Pada 2004, terdapat sebanyak 65 orang perempuan dan naik kembali pada 2009 sebanyak 100 orang. Namun, angka itu alami penurunan pada pemilu 2014 menjadi 97 orang.
"Penyebabnya karena faktor institusional dan institusional," kata Amalinda dalam seminar Perempuan Dalam Pusaran Pemilu di Pusat Studi Kependudukan dan Kebijakan (PSKK) UGM, Kamis (16/5).
Amalinda berpendapat, penyebab institusional dikarenakan ada pola pemilihan yang bersifat kompetitif sesama caleg. Sehingga, cuma yang memiliki sumber daya kuat yang bisa menang.
Sedangkan, penyebab non-institusional karena penguatan politik populisme. Selain itu, ada ideologi populisme Islam yang konservatif dan fragmentasi konten kebijakan sekular kontra konservatif.
Ia menjelaskan, ada tiga jalur politik perwakilan perempuan parlemen di Asia mulai jalur elite, akar rumput dan jalur tengah. Perempuan yang masuk dari jalur elite relatif lebih mudah berkompetisi.
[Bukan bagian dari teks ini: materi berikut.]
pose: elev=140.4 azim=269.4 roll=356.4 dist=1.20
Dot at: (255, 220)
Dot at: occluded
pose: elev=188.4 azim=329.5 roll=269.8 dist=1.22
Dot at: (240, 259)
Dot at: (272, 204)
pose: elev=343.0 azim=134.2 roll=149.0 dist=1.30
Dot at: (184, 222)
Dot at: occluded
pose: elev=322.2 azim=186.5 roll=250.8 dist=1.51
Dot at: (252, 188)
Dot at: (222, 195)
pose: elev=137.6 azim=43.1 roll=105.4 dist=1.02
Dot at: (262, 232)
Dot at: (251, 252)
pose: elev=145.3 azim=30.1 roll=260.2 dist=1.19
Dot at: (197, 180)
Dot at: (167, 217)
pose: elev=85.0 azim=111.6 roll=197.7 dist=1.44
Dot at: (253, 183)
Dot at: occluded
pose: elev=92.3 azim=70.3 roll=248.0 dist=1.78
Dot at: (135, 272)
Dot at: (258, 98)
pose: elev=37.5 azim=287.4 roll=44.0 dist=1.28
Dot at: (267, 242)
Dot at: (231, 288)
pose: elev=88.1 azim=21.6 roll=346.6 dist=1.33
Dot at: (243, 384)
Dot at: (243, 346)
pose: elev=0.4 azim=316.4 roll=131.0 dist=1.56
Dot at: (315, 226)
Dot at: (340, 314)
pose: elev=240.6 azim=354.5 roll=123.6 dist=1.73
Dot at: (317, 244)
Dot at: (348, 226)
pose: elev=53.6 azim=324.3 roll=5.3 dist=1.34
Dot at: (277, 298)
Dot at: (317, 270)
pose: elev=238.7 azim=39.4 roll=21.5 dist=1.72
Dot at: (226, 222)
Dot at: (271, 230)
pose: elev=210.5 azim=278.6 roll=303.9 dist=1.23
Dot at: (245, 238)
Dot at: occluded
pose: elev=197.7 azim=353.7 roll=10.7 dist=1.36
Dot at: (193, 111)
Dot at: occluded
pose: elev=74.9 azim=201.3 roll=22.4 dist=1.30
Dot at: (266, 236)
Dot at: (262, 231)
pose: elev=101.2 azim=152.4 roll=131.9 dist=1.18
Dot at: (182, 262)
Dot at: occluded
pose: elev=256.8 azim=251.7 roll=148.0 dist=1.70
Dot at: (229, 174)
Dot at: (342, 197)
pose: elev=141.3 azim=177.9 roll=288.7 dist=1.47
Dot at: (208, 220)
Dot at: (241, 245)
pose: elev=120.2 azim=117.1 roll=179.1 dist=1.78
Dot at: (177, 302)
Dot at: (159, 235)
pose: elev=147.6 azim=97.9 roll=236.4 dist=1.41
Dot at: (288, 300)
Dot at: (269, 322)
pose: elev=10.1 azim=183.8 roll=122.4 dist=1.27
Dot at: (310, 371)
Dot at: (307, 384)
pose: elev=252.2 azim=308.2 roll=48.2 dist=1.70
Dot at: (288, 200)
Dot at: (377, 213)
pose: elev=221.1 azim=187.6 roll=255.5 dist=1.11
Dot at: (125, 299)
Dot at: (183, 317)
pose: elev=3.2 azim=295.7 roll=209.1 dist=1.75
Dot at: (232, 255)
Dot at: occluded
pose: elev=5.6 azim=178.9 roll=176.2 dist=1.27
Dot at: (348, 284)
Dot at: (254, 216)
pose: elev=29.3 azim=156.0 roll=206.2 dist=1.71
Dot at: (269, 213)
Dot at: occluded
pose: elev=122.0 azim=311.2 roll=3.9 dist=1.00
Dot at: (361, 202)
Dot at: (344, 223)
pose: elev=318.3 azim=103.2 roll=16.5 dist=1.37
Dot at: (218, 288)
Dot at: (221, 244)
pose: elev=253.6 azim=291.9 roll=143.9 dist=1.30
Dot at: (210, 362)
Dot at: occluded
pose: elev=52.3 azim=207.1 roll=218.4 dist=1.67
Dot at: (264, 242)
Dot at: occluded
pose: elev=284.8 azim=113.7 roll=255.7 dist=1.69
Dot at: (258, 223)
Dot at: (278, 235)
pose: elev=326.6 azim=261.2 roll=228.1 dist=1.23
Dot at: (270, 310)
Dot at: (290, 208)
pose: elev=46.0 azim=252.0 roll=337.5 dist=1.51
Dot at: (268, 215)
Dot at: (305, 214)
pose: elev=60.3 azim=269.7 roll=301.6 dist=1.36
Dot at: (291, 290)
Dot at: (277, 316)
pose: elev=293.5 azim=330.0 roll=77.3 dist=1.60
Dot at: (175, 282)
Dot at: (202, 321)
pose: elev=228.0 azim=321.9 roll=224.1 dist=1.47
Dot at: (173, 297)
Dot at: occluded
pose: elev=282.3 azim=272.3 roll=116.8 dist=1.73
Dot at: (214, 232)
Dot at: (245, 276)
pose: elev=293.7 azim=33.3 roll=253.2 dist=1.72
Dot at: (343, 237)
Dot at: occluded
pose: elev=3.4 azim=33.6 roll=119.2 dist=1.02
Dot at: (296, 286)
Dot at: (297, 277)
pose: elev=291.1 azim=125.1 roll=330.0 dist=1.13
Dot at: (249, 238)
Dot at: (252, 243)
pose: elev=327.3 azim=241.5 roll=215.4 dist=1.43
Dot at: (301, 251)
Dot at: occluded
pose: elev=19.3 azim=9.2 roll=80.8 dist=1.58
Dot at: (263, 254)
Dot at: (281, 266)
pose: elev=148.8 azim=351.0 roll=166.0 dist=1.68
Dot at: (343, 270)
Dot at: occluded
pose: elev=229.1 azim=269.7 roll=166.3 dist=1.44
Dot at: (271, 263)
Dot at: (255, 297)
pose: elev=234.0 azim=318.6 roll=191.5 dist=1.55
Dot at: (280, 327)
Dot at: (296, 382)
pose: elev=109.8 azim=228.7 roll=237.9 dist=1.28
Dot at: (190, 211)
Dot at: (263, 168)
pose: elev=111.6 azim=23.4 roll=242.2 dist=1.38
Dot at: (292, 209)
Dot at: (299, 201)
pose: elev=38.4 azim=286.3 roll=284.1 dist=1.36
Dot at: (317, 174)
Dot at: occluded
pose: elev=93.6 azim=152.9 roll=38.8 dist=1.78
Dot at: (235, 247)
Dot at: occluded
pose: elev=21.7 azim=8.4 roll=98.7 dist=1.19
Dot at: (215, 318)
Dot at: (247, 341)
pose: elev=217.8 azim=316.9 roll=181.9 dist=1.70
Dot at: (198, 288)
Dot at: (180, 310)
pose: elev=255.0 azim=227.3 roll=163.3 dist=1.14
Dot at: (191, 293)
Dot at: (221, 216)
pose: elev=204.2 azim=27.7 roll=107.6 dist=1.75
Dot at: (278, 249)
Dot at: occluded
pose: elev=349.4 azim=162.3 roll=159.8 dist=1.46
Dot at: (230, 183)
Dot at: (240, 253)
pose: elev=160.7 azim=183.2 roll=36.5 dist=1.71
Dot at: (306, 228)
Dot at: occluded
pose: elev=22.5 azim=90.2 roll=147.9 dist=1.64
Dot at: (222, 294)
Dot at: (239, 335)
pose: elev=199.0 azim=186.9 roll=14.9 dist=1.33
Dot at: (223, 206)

Perempuan dari jalur akar rumput menghadapi sejumlah tantangan seperti politik identitas, sterotiping dan pembelian suara serta perilaku pragmatis. Ditambah, sistem kompetisi bersifat terbuka danoligarkio.
"Perempuan susah berkompetisi dengan sistem terbuka, karenanya menjadi pekerjaan rumah bagi pemerintah bagaimana mendorong perempuan berkompetisi dalam sistem terbuka," ujar Amalinda.
Ia menilai, peluang perempuan merebut kursi perwakilan dalam parlemen tidak sebatas jumlah kursi. Namun, harus berbasis konten kebijakan yang dapat melindungi kelompok perempuan.
Inisiator Desa Anti Politik Uang Desa Sardonoharjo, Wasingatu Zakiyah memaparkan, ruang sosial perempuan sangat banyak. Tapi, itu tidak mampu menjadi penopang dalam meraup suara secara elektoral.
"Awal perempuan mengenalkan diri sebagai calon legislatif sangat terlambat, ruang yang telah dibangun tidak memiliki kemampuan untuk menyokong suara," ujar Wasingatu.
Sejumlah perempuan memiliki artikulasi lemah untuk memahami program pembangunan secara umum. Konsep patron-klien lebih dominan dalam usaha-usaha mengenalkan diri ke publik.
Selain itu, Wasingatu menekankan, perempuan yang telah memiliki modal sosial tinggi ternyata belum tentu lolos. Keyakinan kelompok menopang calon perempuan menjadi model elektoral belum ada.
"Di ruang domestik, perempuan sering kali belum selesai dengan posisinya dan belum mampu berbagi dengan pasangannya," kata Wasingatu.